### Prompt:
Your answer must be an exact copy of the entries below, with no pictures in it.

### Extracted material:

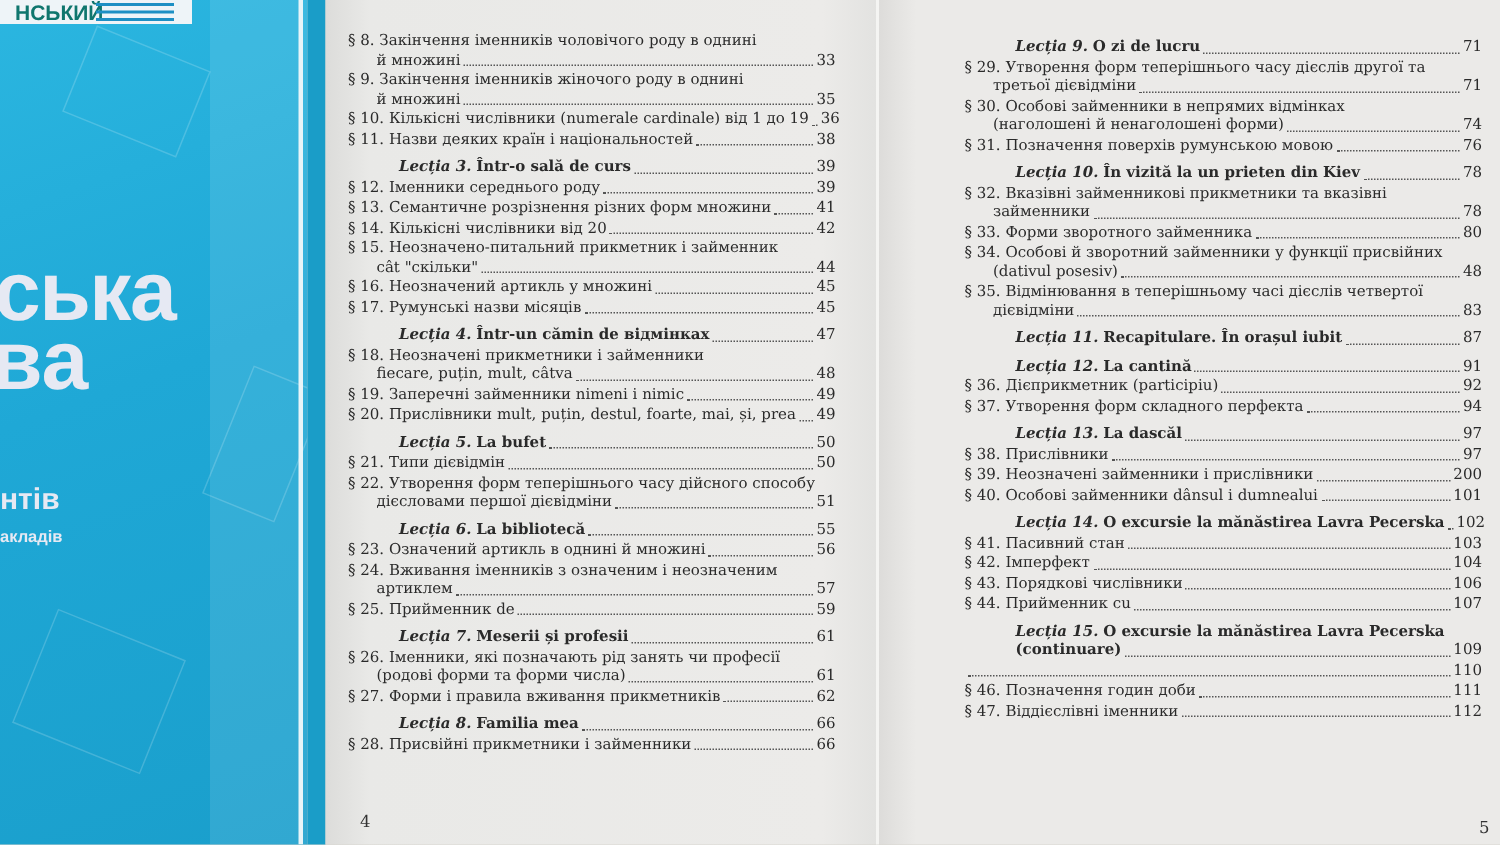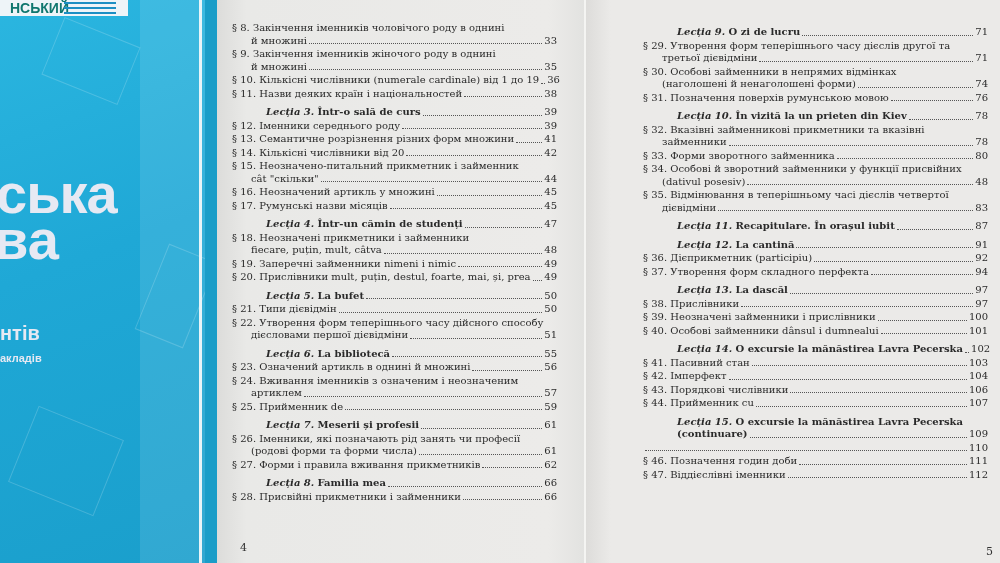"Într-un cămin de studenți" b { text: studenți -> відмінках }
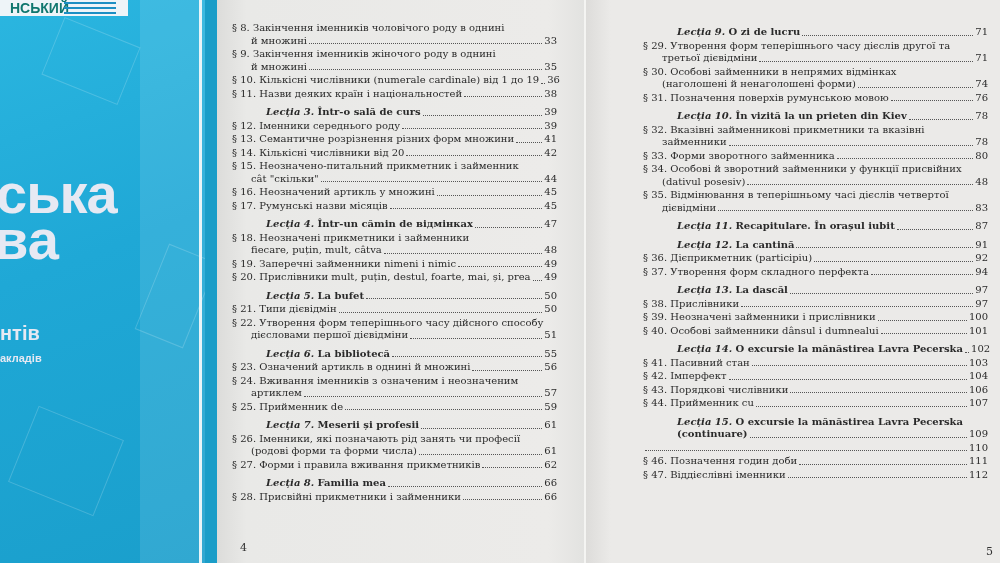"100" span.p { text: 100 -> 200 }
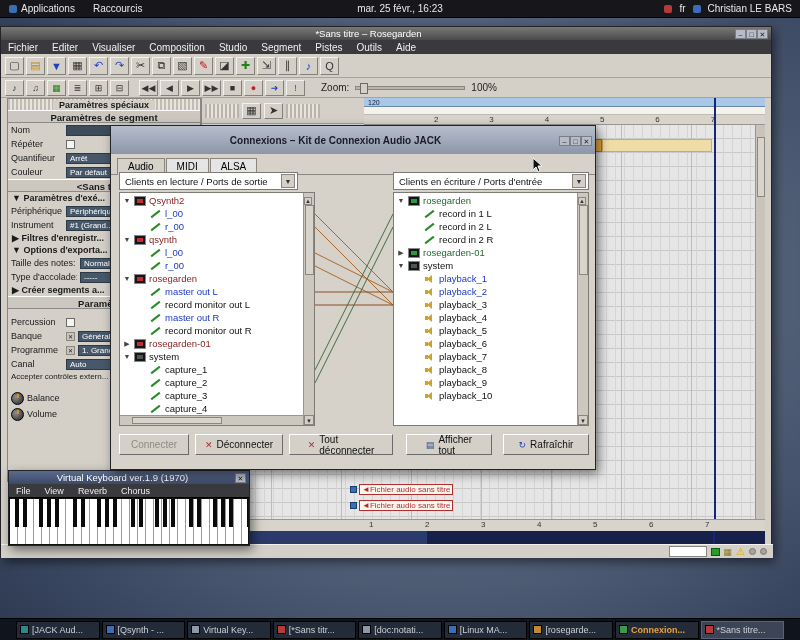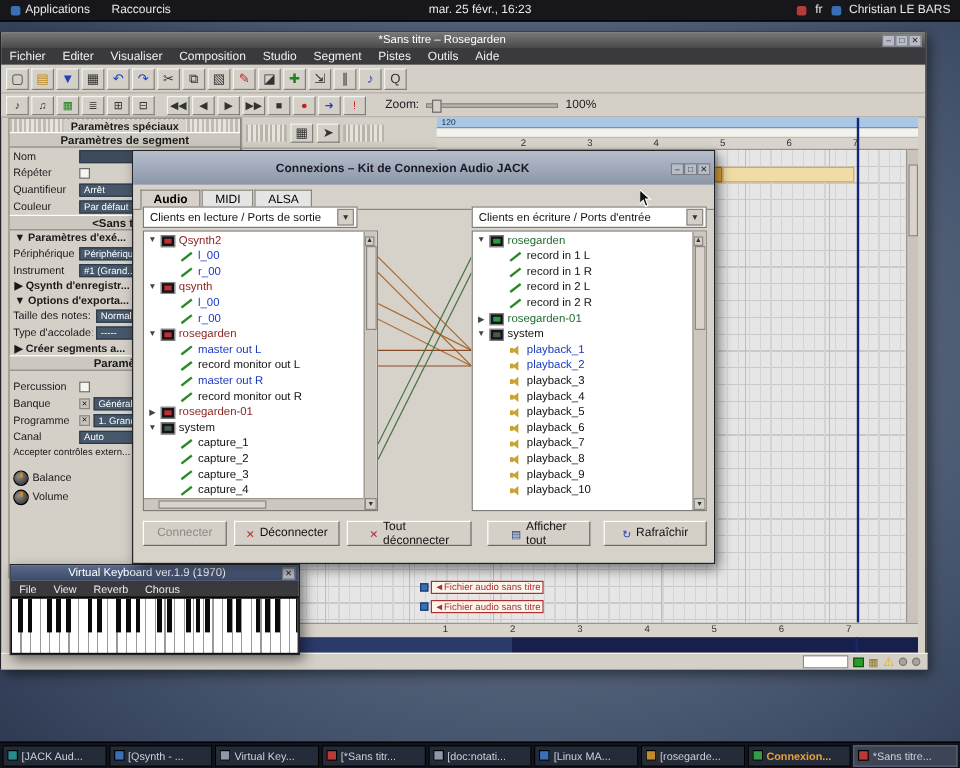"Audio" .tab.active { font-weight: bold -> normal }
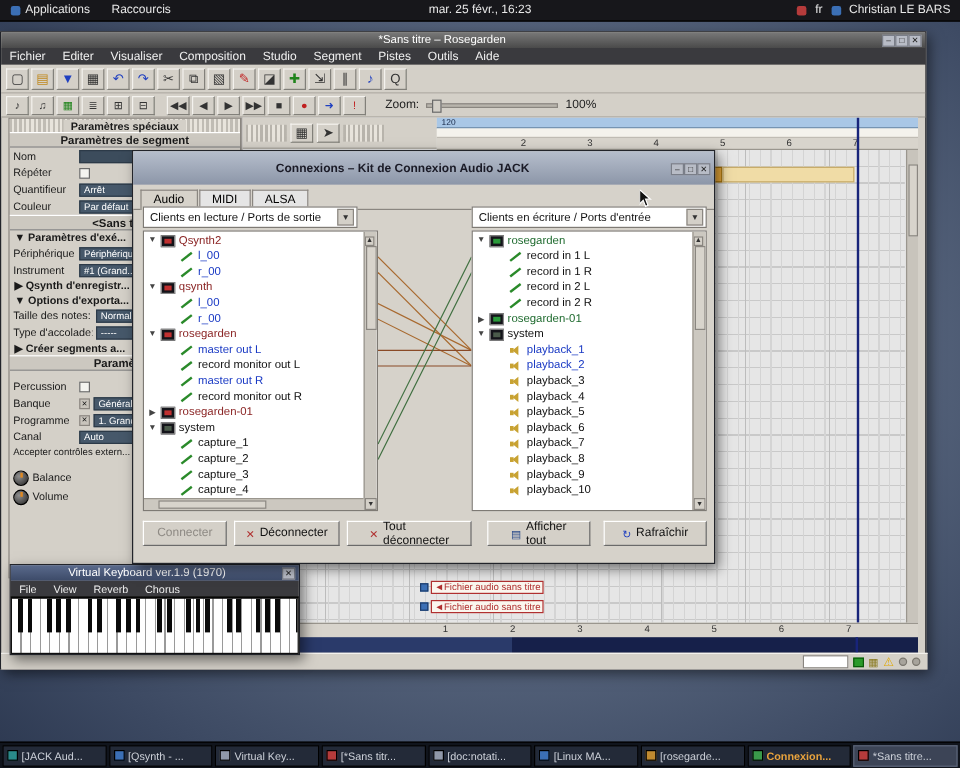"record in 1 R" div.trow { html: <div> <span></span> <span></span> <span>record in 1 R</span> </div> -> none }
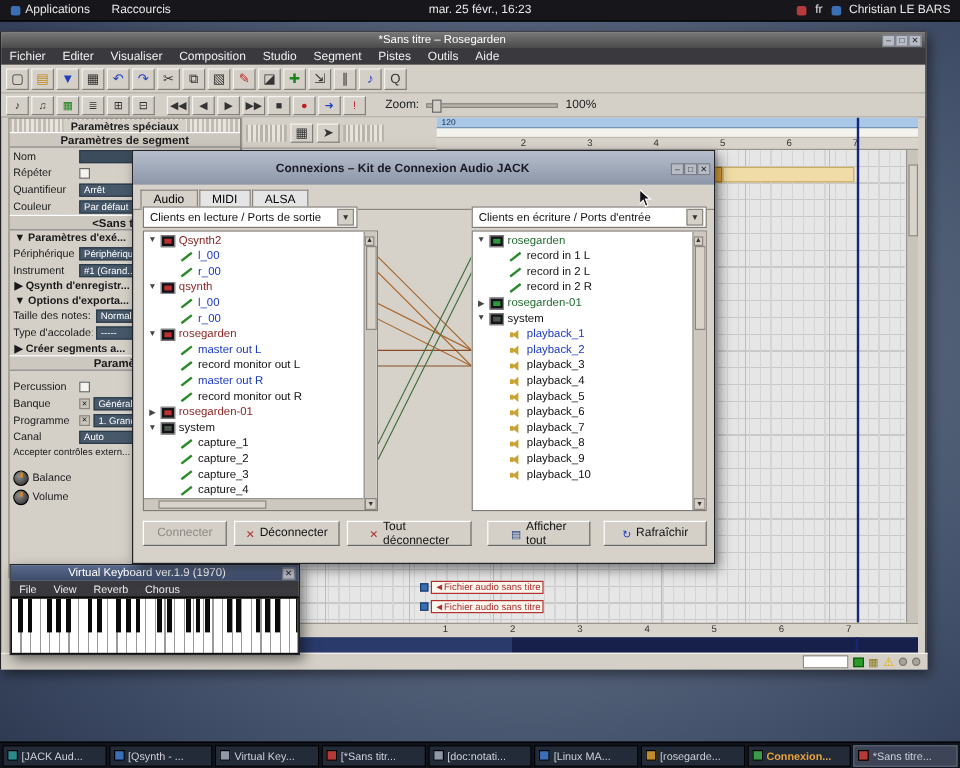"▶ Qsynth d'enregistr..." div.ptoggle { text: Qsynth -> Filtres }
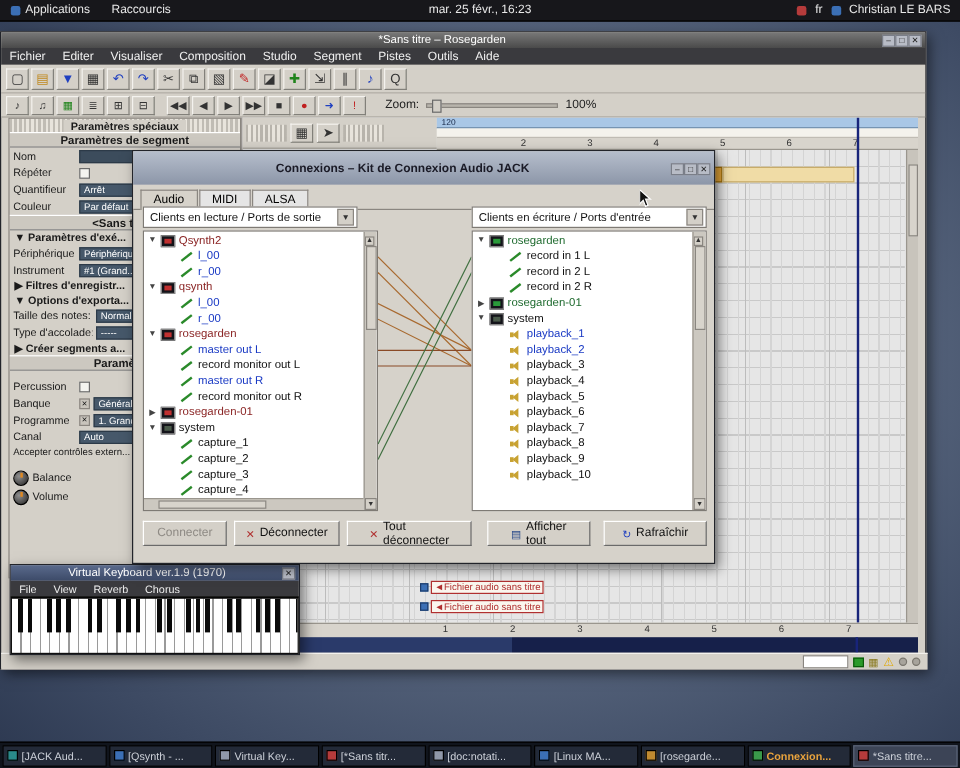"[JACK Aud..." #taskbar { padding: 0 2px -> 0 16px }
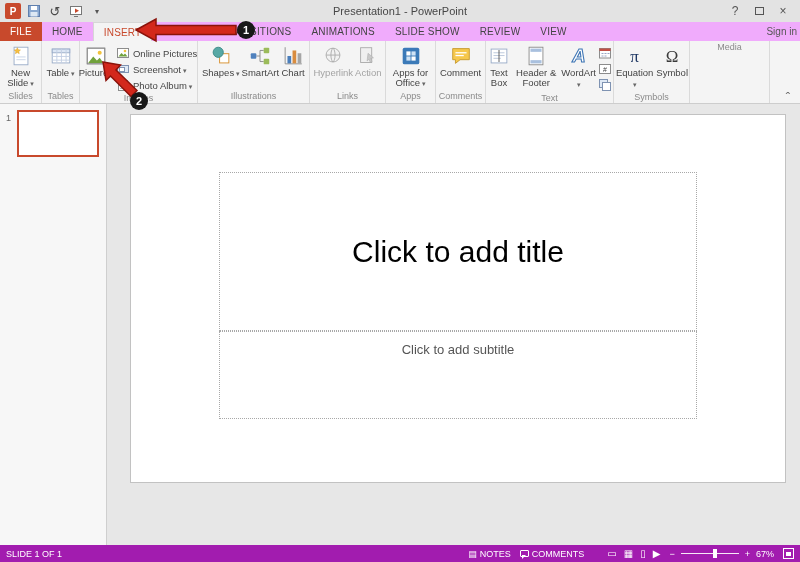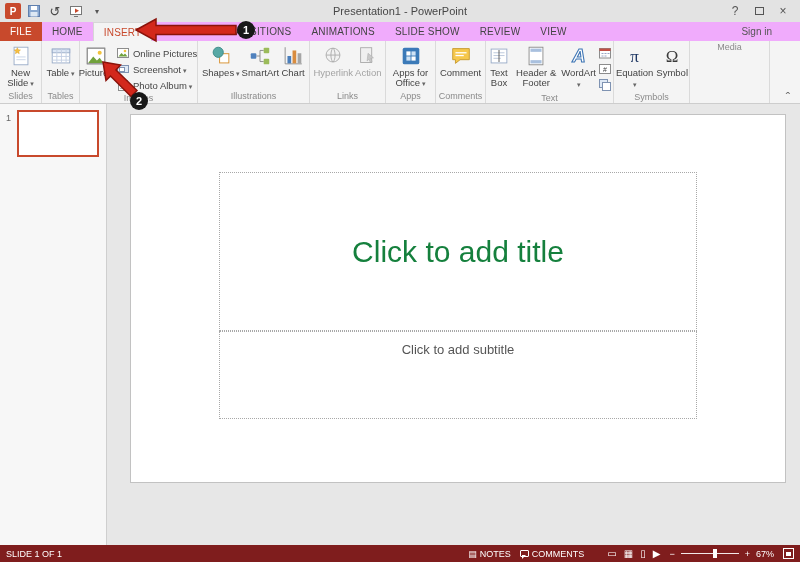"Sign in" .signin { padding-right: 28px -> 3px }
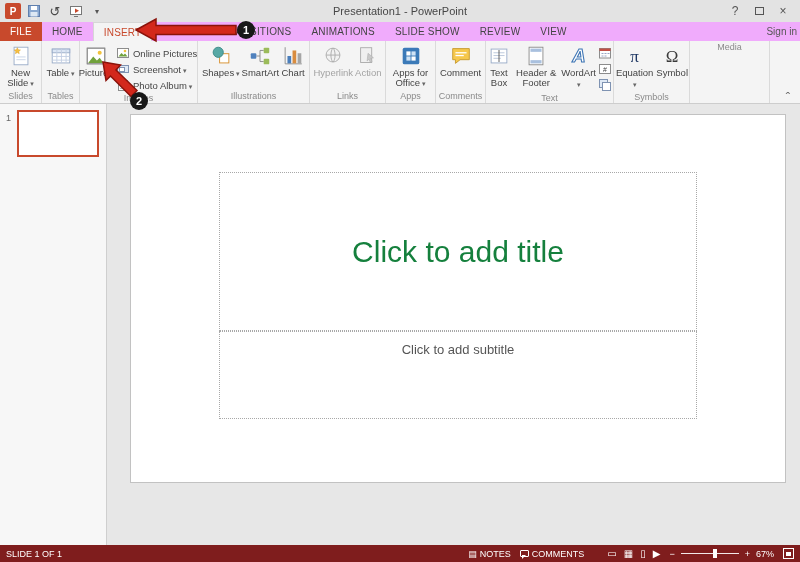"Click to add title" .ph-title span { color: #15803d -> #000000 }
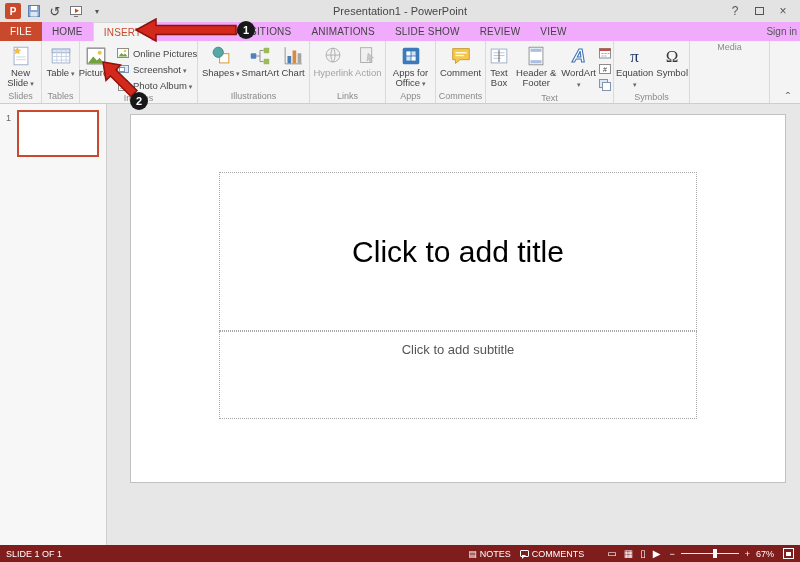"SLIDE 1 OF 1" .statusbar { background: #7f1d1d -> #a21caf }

### Task result:
"Într-un cămin de studenți" b { text: studenți -> відмінках }
"100" span.p { text: 100 -> 200 }
"Audio" .tab.active { font-weight: bold -> normal }
"record in 1 R" div.trow { html: <div> <span></span> <span></span> <span>record in 1 R</span> </div> -> none }
"▶ Qsynth d'enregistr..." div.ptoggle { text: Qsynth -> Filtres }
"[JACK Aud..." #taskbar { padding: 0 2px -> 0 16px }
"Sign in" .signin { padding-right: 28px -> 3px }
"Click to add title" .ph-title span { color: #15803d -> #000000 }
"SLIDE 1 OF 1" .statusbar { background: #7f1d1d -> #a21caf }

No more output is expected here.